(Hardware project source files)
────────────────────

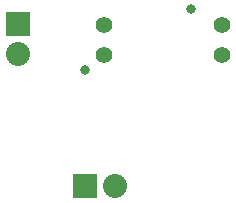
<source format=gbr>
G04 #@! TF.FileFunction,Soldermask,Bot*
%FSLAX46Y46*%
G04 Gerber Fmt 4.6, Leading zero omitted, Abs format (unit mm)*
G04 Created by KiCad (PCBNEW 0.201506122246+5743~23~ubuntu14.10.1-product) date Sun 14 Jun 2015 08:35:05 PM EDT*
%MOMM*%
G01*
G04 APERTURE LIST*
%ADD10C,0.100000*%
%ADD11R,2.032000X2.032000*%
%ADD12O,2.032000X2.032000*%
%ADD13C,0.800000*%
%ADD14C,1.400000*%
G04 APERTURE END LIST*
D10*
D11*
X151942800Y-86258400D03*
D12*
X151942800Y-88798400D03*
D11*
X157632400Y-100025200D03*
D12*
X160172400Y-100025200D03*
D13*
X166624500Y-85030000D03*
X157674500Y-90230000D03*
D14*
X159274500Y-88900000D03*
X159274500Y-86360000D03*
X169274500Y-88900000D03*
X169274500Y-86360000D03*
M02*

</source>
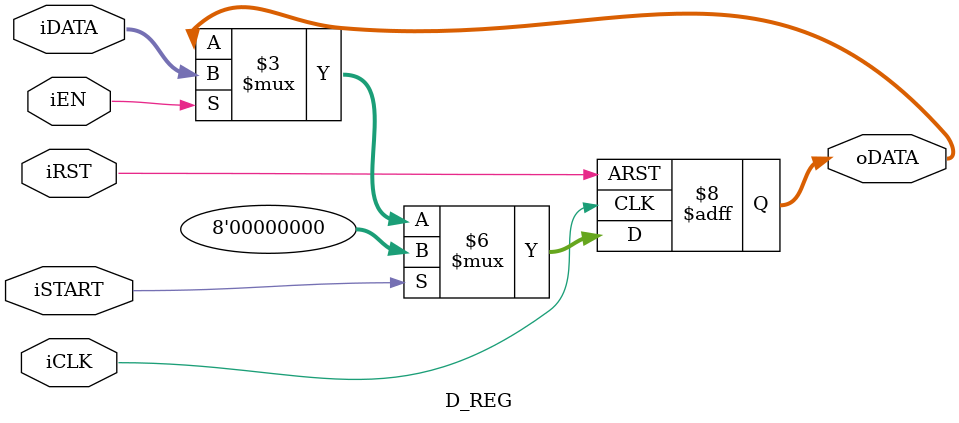
<source format=v>
`timescale 1 ns / 100 ps

module D_REG(
	iRST, 
	iCLK, 
	iEN, 
	iSTART, 
	iDATA, 
	oDATA
);
    
parameter WL = 8;

input				iRST;
input				iCLK;
input				iEN;
input				iSTART;
input	[WL-1:0]	iDATA;
output	[WL-1:0] 	oDATA;
reg 	[WL-1:0] 	oDATA;

always @(posedge iCLK or posedge iRST)
begin
	if (iRST)	begin
		 oDATA  <= #1 0;
	end
	else if (iSTART)	begin
		 oDATA  <= #1 0;
	end
	else if (iEN)	begin
		oDATA	<= #1 iDATA;	
	end
	else	begin
		oDATA	<= #1 oDATA;	
	end
end
endmodule


</source>
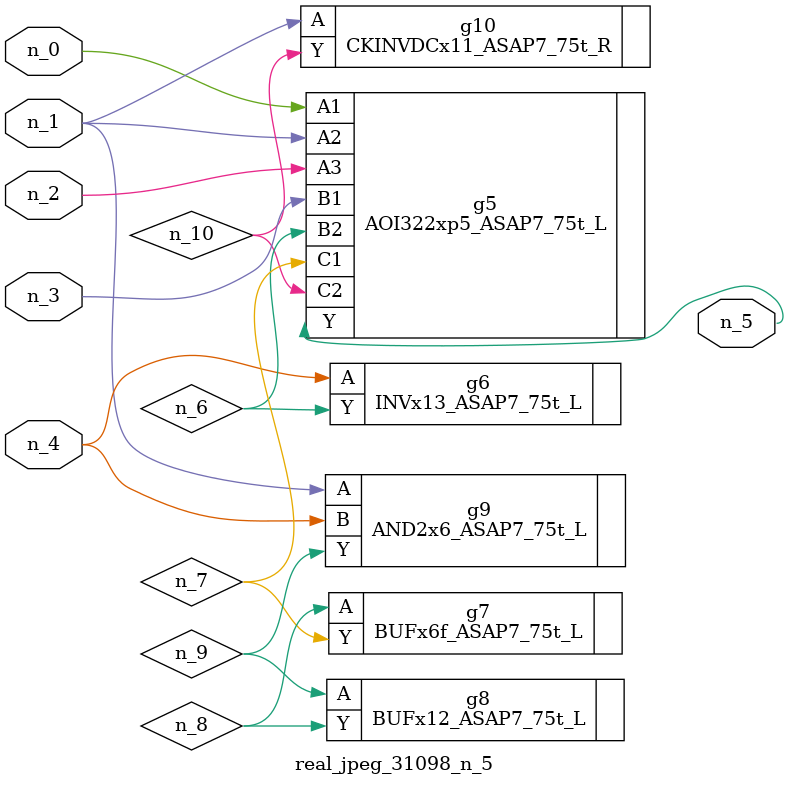
<source format=v>
module real_jpeg_31098_n_5 (n_4, n_0, n_1, n_2, n_3, n_5);

input n_4;
input n_0;
input n_1;
input n_2;
input n_3;

output n_5;

wire n_8;
wire n_6;
wire n_7;
wire n_10;
wire n_9;

AOI322xp5_ASAP7_75t_L g5 ( 
.A1(n_0),
.A2(n_1),
.A3(n_2),
.B1(n_3),
.B2(n_6),
.C1(n_7),
.C2(n_10),
.Y(n_5)
);

AND2x6_ASAP7_75t_L g9 ( 
.A(n_1),
.B(n_4),
.Y(n_9)
);

CKINVDCx11_ASAP7_75t_R g10 ( 
.A(n_1),
.Y(n_10)
);

INVx13_ASAP7_75t_L g6 ( 
.A(n_4),
.Y(n_6)
);

BUFx6f_ASAP7_75t_L g7 ( 
.A(n_8),
.Y(n_7)
);

BUFx12_ASAP7_75t_L g8 ( 
.A(n_9),
.Y(n_8)
);


endmodule
</source>
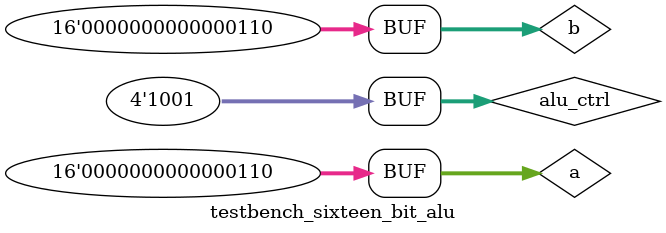
<source format=v>
`timescale 1ns / 1ps


module testbench_sixteen_bit_alu(

    );
    
    reg signed [15:0] a;
    reg signed [15:0] b;
    reg [3:0] alu_ctrl;
    wire signed [15:0] s;
    wire overflow;
    wire zero;
//    wire [15:0] sub_out;
//    wire [15:0] adder_out;
//    wire [15:0] or_out;
//    wire [15:0] and_out;
//    wire [15:0] decrement_out;
//    wire [15:0] increment_out;
//    wire [15:0] inverter_out; 
//    wire [15:0] asl_out;
//    wire [15:0] asr_out;
//    wire [15:0] lsl_out; 
//    wire [15:0] lsr_out;
//    wire [15:0] slt_out;
//    wire slt_flag;
//    wire sub_oflow;
    
    //sixteen_bit_alu uut(a, b, alu_ctrl, s, overflow, zero, sub_out,adder_out, or_out, and_out, decrement_out, increment_out, inverter_out, asl_out, asr_out, lsl_out, lsr_out, slt_out, slt_flag,sub_oflow);
    sixteen_bit_alu uut(a,b,alu_ctrl,s,overflow,zero);
    
    
    initial begin
        // SUBTRACTION
        alu_ctrl = 'b0000;
        a = 17;
        b = -8;
        #10;
        a = 'h8000;
        b = 'h7fff;
        #15;
        // ADDITION
        alu_ctrl = 'b0001;
        a = 17;
        b = -8;
        #10;
        a = 'h7fff;
        b = 2;
        #15;
        // OR
        alu_ctrl = 'b0010;
        #15;
        // AND
        alu_ctrl = 'b0011;
        #15;
        // DECR
        alu_ctrl = 'b0100;
        a = 0;
        #10;
        a = 'h8000;
        #15;
        // INCR
        alu_ctrl = 'b0101;
        a = 0;
        #10;
        a = 'h7fff;
        #15;
        // INV
        alu_ctrl = 'b0110;
        a = 0;
        #10;
        a = 15;
        #10;
        a = 'h8000;
        #15;
        // ASL
        alu_ctrl = 'b1100;
        a = 5;
        b = 4;
        #10;
        a = 'h4000;
        b = 1;
        #15;
        // ASR
        alu_ctrl = 'b1110;
        a = 'h8000;
        b = 3;
        #10;
        a = 'h4000;
        b = 3;
        #15;
        // LSL
        alu_ctrl = 'b1000;
        a = 'h4000;
        b = 3;
        #15;
        // LSR
        alu_ctrl = 'b1010;
        a = 'h4000;
        b = 3;
        #10;
        a = 'h8000;
        b = 3;
        #15;
        // SLT
        alu_ctrl = 'b1001;
        a = 16;
        b = 8;
        #10;
        a = 'h8000;
        b = 'h7fff;
        #10;
        a = 6;
        b = 6;
        
////        for(i = 0; i < 16; i=i+1) begin
//            alu_ctrl = 4;
//            // values for a and b
//            a = 'hfffd;
//            b = 'h000f;
//            #5; // wait for period 
            
//            a = 1;
//            b = 0;
//            #5; // wait for period 
            
//            a = 0;
//            b = 1;
//            #5; // wait for period 
            
//            a = 1;
//            b = 1;
//            #5; // wait for period 
            
//            a = 5;
//            b = 'h8000;
//            #5;
            
//            alu_ctrl = 4;
//            #15;
//            a = 'h8000;
//            b = 5;
//            #5;
//            alu_ctrl = 0;
            
//            a = 'h7fff;
//            b = 5;
//            #5;
            
//             a = 4;
//             b =-4;
//             #5;
             
//              a = 'h8000 +1;
//             b = 'h7fff;
//             #5;
////        end
    end 
endmodule

</source>
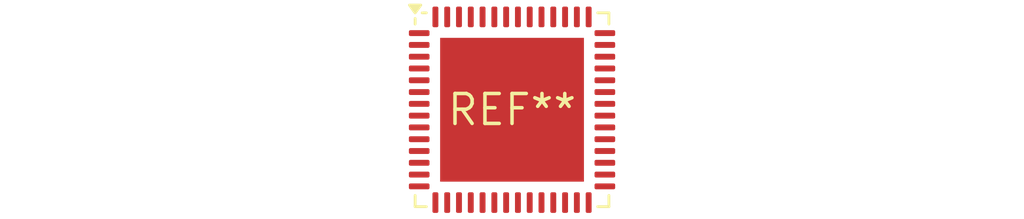
<source format=kicad_pcb>
(kicad_pcb (version 20240108) (generator pcbnew)

  (general
    (thickness 1.6)
  )

  (paper "A4")
  (layers
    (0 "F.Cu" signal)
    (31 "B.Cu" signal)
    (32 "B.Adhes" user "B.Adhesive")
    (33 "F.Adhes" user "F.Adhesive")
    (34 "B.Paste" user)
    (35 "F.Paste" user)
    (36 "B.SilkS" user "B.Silkscreen")
    (37 "F.SilkS" user "F.Silkscreen")
    (38 "B.Mask" user)
    (39 "F.Mask" user)
    (40 "Dwgs.User" user "User.Drawings")
    (41 "Cmts.User" user "User.Comments")
    (42 "Eco1.User" user "User.Eco1")
    (43 "Eco2.User" user "User.Eco2")
    (44 "Edge.Cuts" user)
    (45 "Margin" user)
    (46 "B.CrtYd" user "B.Courtyard")
    (47 "F.CrtYd" user "F.Courtyard")
    (48 "B.Fab" user)
    (49 "F.Fab" user)
    (50 "User.1" user)
    (51 "User.2" user)
    (52 "User.3" user)
    (53 "User.4" user)
    (54 "User.5" user)
    (55 "User.6" user)
    (56 "User.7" user)
    (57 "User.8" user)
    (58 "User.9" user)
  )

  (setup
    (pad_to_mask_clearance 0)
    (pcbplotparams
      (layerselection 0x00010fc_ffffffff)
      (plot_on_all_layers_selection 0x0000000_00000000)
      (disableapertmacros false)
      (usegerberextensions false)
      (usegerberattributes false)
      (usegerberadvancedattributes false)
      (creategerberjobfile false)
      (dashed_line_dash_ratio 12.000000)
      (dashed_line_gap_ratio 3.000000)
      (svgprecision 4)
      (plotframeref false)
      (viasonmask false)
      (mode 1)
      (useauxorigin false)
      (hpglpennumber 1)
      (hpglpenspeed 20)
      (hpglpendiameter 15.000000)
      (dxfpolygonmode false)
      (dxfimperialunits false)
      (dxfusepcbnewfont false)
      (psnegative false)
      (psa4output false)
      (plotreference false)
      (plotvalue false)
      (plotinvisibletext false)
      (sketchpadsonfab false)
      (subtractmaskfromsilk false)
      (outputformat 1)
      (mirror false)
      (drillshape 1)
      (scaleselection 1)
      (outputdirectory "")
    )
  )

  (net 0 "")

  (footprint "QFN-56-1EP_8x8mm_P0.5mm_EP6.1x6.1mm" (layer "F.Cu") (at 0 0))

)

</source>
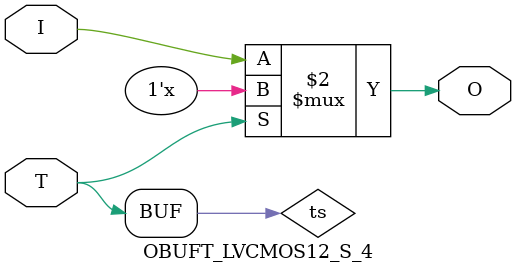
<source format=v>

/*

FUNCTION	: TRI-STATE OUTPUT BUFFER

*/

`celldefine
`timescale  100 ps / 10 ps

module OBUFT_LVCMOS12_S_4 (O, I, T);

    output O;

    input  I, T;

    or O1 (ts, 1'b0, T);
    bufif0 T1 (O, I, ts);

endmodule

</source>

────────────────────

- **Exercise**
Check every line above for the string "begin" and copy those that have it.

- **Response for this exercise**
begin
	if (iRST)	begin
	else if (iSTART)	begin
	else if (iEN)	begin
	else	begin
    initial begin
////        for(i = 0; i < 16; i=i+1) begin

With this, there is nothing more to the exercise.